Professor Roger Phillips
Following a BSc in Marine Biology and Biochemistry (Joint Honours) from University College of North Wales, Bangor, Roger specialised in Cancer Pharmacology gaining his PhD in 1988 from the University of Bradford (under Profs John Double and Mike Bibby). After an initial postdoctoral position in Bradford, he moved to the School of Pharmacy, University of Southern California, Los Angeles to work with Dr Neil Gibson in 1991. He returned to Bradford in 1993 and secured academic appointments as lecturer (1996 to 2001), Senior Lecturer (2001 to 2003) and Reader (2003 to 1014) in Cancer Pharmacology. In July 2014, Roger was appointed as Professor of Cancer Pharmacology at the University of Huddersfield. He was also appointed as Director of Research in the School of Applied Sciences in August 2015.

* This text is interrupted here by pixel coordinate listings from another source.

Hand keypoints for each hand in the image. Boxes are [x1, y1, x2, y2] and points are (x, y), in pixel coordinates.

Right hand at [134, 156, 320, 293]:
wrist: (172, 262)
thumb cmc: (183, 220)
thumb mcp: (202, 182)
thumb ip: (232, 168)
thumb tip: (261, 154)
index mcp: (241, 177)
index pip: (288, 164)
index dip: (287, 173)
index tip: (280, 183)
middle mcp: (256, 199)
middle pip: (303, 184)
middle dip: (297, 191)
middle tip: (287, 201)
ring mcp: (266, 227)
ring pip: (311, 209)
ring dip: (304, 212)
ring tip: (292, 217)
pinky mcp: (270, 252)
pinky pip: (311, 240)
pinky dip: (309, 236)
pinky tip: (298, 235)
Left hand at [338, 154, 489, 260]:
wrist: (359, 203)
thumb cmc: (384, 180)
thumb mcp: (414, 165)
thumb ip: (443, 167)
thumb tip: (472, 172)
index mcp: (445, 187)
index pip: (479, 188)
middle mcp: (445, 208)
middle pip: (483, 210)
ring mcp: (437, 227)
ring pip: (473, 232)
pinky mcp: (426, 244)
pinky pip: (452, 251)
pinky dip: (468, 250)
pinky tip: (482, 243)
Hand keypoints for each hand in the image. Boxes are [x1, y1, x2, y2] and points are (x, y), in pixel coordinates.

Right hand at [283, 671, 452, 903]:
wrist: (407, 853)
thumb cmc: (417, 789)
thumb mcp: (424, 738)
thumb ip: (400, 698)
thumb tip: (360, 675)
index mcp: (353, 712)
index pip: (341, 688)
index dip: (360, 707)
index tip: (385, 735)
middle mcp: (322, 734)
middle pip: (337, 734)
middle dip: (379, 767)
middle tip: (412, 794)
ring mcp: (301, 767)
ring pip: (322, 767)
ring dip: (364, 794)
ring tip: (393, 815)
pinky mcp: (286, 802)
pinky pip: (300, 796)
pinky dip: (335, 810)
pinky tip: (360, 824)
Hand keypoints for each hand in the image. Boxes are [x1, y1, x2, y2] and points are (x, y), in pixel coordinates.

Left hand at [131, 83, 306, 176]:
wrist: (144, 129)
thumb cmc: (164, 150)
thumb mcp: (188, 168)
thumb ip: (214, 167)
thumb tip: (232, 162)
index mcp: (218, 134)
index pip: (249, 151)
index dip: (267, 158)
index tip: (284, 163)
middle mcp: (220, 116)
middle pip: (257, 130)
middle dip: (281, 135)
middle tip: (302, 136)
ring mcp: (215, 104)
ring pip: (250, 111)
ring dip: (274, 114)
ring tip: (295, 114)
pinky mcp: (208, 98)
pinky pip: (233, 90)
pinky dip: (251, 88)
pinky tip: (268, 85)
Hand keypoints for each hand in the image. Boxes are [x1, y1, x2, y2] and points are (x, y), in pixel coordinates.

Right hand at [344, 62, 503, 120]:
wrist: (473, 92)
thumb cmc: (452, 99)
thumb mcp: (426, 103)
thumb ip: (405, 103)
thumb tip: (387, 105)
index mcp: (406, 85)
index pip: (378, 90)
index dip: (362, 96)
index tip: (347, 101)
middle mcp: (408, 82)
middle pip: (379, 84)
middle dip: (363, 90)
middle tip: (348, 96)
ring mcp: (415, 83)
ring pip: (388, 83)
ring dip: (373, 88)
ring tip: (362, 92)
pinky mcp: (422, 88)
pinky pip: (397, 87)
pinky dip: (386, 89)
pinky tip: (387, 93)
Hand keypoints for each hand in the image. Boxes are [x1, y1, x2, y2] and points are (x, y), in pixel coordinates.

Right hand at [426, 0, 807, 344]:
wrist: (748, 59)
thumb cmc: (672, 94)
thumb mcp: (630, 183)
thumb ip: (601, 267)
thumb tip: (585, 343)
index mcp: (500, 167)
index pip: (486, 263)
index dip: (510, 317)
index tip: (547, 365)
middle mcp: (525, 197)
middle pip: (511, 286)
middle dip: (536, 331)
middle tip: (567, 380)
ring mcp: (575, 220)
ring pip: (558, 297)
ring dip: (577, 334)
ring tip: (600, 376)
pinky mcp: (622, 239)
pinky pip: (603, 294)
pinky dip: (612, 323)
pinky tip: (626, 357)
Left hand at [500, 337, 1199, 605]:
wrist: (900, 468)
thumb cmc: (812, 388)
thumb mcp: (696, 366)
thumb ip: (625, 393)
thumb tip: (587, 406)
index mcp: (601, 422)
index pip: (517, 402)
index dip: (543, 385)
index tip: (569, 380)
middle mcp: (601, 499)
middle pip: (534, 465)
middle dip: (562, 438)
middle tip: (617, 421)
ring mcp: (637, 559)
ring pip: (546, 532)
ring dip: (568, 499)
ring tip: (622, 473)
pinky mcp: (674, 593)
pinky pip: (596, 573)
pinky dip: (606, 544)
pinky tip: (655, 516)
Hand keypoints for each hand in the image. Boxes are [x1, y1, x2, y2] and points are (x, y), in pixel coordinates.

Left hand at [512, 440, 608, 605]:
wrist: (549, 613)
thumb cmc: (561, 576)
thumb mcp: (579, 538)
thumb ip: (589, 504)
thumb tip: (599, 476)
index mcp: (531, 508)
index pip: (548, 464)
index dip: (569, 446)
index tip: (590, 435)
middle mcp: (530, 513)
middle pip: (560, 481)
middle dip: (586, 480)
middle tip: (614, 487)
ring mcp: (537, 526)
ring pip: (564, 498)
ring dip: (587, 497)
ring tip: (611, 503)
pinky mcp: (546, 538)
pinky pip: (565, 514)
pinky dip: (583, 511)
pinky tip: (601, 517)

His research focuses on the preclinical and early clinical evaluation of novel anti-cancer drugs with a specific interest in the tumour microenvironment as a target for drug development. His research has had clinical impact through the development of EO9 as a therapeutic drug for the treatment of superficial bladder cancer. He has published extensively in internationally recognised journals, has successfully supervised over 20 PhD students and continues to present his work at national and international conferences. He is a committee member of the European Organisation for the Research and Treatment of Cancer (EORTC) Drug Development Committee and the Pharmacology and Molecular Mechanism Group. He is also an editorial board member for the British Journal of Pharmacology.
Jenny Barnett
Jenny was Chief Scientific Officer at Cambridge Cognition where she led clinical trial, healthcare and R&D functions before spinning out Monument Therapeutics. She has an MA in Experimental Psychology from Oxford University, a PhD in the epidemiology of schizophrenia from the University of Cambridge, and completed post-doctoral work at Massachusetts General Hospital and the Broad Institute of Harvard and MIT. She is the author of more than 70 papers, six patents, and two pop science books and is an honorary member of the University of Cambridge Department of Psychiatry.